Die Klöcherperle, Graz – mittlerweile geschlossen

Edit 28.11.2019: Die Klöcherperle hat in dieser Form mittlerweile geschlossen. Dort findet sich jetzt das Al Pomodoro.

Ich habe lange überlegt, wie ich mehrere Besuche desselben Restaurants handhabe und bin zu dem Entschluss gekommen, das es durchaus in Ordnung ist, Lokale öfters zu besprechen, da ein Besuch ja nur eine Momentaufnahme ist.

Wir essen gerne Wild, und so mussten wir der Klöcherperle zu deren Wildwochen definitiv einen Besuch abstatten. Aufmerksame Lesende wissen, dass ich das Lokal bereits einmal besprochen habe. Damals gab ich 6 von 10 Mickey Mouse-Schnitzerln. Schauen wir, wie es uns diesmal gefallen hat.

Mein Freund bestellte als Vorspeise die Kastanien-Schilcher-Suppe. Ich war sehr gespannt, da gerade die Suppe beim letzten Besuch nicht so gut abgeschnitten hatte.

Ich habe die Suppe natürlich gekostet und fand sie gut. Sie war durch die Kastanien natürlich recht süß, der Schilchergeschmack kam gut durch. Eine interessante Kombination! Mir wäre jedoch die ganze Portion zu viel gewesen aufgrund der Süße. Aber sie war wirklich gut.

Ich wählte als Hauptspeise das kurz gebratene Hirschschnitzel in Kräuterpanier mit Kartoffel-Pilz-Knödel und konfiertem Kürbis. Ich war mir nicht sicher, ob das jetzt eine normale Schnitzelpanier mit Kräutern ist, aber der Knödel ließ mich doch auf etwas anderes hoffen. Denn wo es einen Knödel gibt, gibt es meist auch Sauce.

Und so war es auch. Es war keine Bröselpanier, sondern tatsächlich Kräuter, in denen das Hirschschnitzel gewendet wurde. Mir schmeckte das sehr gut. Der Hirsch war ausgezeichnet, nicht trocken, ausgezeichnet im Geschmack. Der Knödel war auch gut. Er hatte eine gute Pilzfülle – wobei ich mir beim Knödel nicht hundertprozentig sicher bin, ob das nicht doch ein Convenience-Produkt ist, weil er so dermaßen perfekt ausgeschaut hat. Im Zweifel natürlich für den Koch – wenn der den so perfekt gleichmäßig hinbekommt, ist das nicht schlecht. Wobei mir da der Witz mit dem einarmigen Koch einfällt… Egal. Kommen wir zum Kürbis: Der war auch wirklich gut. Ich hab’s ja eigentlich nicht so mit Kürbis als Beilage, aber in der Form ließ ich ihn mir gerne schmecken.

Kommen wir zum anderen Hauptgericht. Mein Freund bestellte das Wildragout mit Semmelknödel und Rotweinbirne.
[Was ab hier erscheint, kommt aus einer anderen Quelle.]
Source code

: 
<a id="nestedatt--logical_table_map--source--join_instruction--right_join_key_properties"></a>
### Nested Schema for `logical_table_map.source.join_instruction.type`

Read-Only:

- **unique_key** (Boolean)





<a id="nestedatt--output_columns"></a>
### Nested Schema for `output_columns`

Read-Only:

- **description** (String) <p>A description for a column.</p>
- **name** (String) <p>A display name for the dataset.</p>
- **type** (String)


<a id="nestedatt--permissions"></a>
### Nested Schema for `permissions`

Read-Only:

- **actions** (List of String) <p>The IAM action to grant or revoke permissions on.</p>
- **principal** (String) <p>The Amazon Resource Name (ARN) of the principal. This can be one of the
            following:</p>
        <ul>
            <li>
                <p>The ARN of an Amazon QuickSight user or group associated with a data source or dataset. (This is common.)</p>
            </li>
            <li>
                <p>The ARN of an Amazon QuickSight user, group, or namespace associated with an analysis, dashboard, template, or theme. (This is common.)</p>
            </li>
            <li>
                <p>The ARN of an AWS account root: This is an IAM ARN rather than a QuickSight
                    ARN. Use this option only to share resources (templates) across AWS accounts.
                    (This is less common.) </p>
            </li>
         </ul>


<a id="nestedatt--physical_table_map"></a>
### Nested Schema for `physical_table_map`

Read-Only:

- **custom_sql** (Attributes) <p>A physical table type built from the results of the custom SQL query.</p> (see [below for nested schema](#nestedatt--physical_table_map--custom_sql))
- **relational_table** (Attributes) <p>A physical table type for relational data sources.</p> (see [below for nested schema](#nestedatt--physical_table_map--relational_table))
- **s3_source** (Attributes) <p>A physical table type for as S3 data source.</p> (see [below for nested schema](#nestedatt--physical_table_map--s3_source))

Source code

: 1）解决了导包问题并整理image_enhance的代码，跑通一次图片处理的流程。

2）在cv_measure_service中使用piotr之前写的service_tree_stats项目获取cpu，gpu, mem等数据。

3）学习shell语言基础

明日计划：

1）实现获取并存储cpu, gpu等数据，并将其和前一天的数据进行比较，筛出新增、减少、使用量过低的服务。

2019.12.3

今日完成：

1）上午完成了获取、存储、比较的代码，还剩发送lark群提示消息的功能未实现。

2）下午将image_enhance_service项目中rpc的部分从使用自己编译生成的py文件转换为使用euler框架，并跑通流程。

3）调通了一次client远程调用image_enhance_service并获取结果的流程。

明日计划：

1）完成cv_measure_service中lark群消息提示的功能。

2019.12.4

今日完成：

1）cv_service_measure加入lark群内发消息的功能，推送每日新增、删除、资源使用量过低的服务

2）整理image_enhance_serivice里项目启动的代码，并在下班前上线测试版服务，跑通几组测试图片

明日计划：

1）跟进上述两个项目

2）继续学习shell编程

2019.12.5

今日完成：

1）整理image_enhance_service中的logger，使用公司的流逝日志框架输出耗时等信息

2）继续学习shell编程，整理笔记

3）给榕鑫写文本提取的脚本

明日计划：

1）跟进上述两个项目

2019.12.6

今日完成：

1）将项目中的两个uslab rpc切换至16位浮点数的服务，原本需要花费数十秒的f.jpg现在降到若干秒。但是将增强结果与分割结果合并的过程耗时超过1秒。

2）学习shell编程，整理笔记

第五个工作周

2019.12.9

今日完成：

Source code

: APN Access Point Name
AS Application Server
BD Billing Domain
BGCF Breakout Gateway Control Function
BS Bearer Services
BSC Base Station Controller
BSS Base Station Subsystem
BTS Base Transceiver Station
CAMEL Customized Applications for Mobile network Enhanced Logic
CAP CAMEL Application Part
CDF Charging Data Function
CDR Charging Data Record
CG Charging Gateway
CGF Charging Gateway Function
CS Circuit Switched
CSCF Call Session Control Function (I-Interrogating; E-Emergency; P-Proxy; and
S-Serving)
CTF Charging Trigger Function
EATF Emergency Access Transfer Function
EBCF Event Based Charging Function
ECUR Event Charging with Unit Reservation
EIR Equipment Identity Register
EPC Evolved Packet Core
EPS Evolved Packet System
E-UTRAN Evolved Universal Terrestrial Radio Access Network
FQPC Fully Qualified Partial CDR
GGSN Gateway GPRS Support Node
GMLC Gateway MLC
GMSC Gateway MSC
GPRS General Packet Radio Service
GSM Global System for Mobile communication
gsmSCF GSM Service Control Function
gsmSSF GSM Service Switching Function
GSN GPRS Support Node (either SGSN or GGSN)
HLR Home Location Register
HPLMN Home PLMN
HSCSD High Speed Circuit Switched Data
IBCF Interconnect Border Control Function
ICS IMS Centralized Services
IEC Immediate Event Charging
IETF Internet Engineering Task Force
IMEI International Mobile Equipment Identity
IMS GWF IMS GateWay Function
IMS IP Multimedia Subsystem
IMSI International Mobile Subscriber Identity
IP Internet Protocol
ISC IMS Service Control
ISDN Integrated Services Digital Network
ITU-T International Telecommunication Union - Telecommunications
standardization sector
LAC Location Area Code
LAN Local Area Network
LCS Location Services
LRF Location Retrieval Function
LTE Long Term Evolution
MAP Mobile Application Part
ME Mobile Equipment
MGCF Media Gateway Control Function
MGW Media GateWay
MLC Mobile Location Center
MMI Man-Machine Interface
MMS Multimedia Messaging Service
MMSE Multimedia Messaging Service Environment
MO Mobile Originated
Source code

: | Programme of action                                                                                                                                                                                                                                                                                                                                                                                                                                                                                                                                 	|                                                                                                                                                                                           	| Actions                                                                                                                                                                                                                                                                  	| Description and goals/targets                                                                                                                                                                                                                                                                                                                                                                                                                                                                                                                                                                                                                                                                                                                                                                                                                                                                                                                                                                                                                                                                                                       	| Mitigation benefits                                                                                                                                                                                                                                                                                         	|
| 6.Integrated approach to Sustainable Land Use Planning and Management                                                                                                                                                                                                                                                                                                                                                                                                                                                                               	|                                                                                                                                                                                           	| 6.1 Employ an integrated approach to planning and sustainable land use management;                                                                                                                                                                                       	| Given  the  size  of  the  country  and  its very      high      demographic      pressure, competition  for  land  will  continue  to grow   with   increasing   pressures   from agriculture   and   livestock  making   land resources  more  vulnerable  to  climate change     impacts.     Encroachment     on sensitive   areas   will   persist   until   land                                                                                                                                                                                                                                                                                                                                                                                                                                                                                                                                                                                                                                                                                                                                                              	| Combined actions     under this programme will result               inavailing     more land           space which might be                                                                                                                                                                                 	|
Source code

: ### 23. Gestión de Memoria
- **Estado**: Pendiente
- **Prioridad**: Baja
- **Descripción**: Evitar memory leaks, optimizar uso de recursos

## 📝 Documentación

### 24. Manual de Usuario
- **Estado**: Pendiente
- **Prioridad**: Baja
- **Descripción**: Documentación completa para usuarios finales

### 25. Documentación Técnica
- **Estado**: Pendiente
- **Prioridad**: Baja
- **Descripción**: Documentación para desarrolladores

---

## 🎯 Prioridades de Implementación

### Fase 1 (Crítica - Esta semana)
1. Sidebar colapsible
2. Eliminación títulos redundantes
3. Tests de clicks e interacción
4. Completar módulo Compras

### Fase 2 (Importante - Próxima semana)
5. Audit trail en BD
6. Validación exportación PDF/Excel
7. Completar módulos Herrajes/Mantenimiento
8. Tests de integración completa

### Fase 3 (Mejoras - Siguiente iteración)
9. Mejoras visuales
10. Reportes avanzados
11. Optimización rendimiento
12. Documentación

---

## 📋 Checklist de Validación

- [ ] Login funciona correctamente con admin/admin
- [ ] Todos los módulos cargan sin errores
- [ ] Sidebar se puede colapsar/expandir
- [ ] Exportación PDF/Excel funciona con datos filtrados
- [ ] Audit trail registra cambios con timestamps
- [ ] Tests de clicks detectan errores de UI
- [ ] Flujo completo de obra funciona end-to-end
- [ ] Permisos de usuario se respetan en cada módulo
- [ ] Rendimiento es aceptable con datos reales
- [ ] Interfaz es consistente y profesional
Normalerweise wäre auch Rotkraut dabei, auf das mein Freund aber verzichtete. Dafür bekam er einen zweiten Knödel, was sehr nett war. Ich hab natürlich auch gekostet und war ebenfalls begeistert. Das Fleisch war richtig zart, die Sauce hatte einen sehr guten Geschmack. Die Rotweinbirne war auch gut, aber wirklich sehr rotweinig. Wenn ich die gegessen hätte, wäre ich vermutlich betrunken gewesen. Ich vertrag ja nix. Auch die Knödel waren gut.

Fazit: Wir waren vom Wild in der Klöcherperle wirklich angetan. Alle Speisen waren sehr gut. Da kann man nicht meckern. Hervorheben möchte ich auch noch die wirklich nette Kellnerin, die uns perfekt bedient hat. Vielleicht irre ich mich, aber sie machte den Eindruck, als hätte sie das ganze wirklich als Lehrberuf absolviert – das findet man ja heute in der Gastronomie in der Unigegend schon eher selten. Ich kann auf jeden Fall nur empfehlen, der Klöcherperle einen Besuch abzustatten. Die Wildtage laufen noch bis zum 28. Oktober!

Meine völlig subjektive Bewertung: 8 von 10 Hirschgeweihen. Diesmal hat wirklich alles gepasst.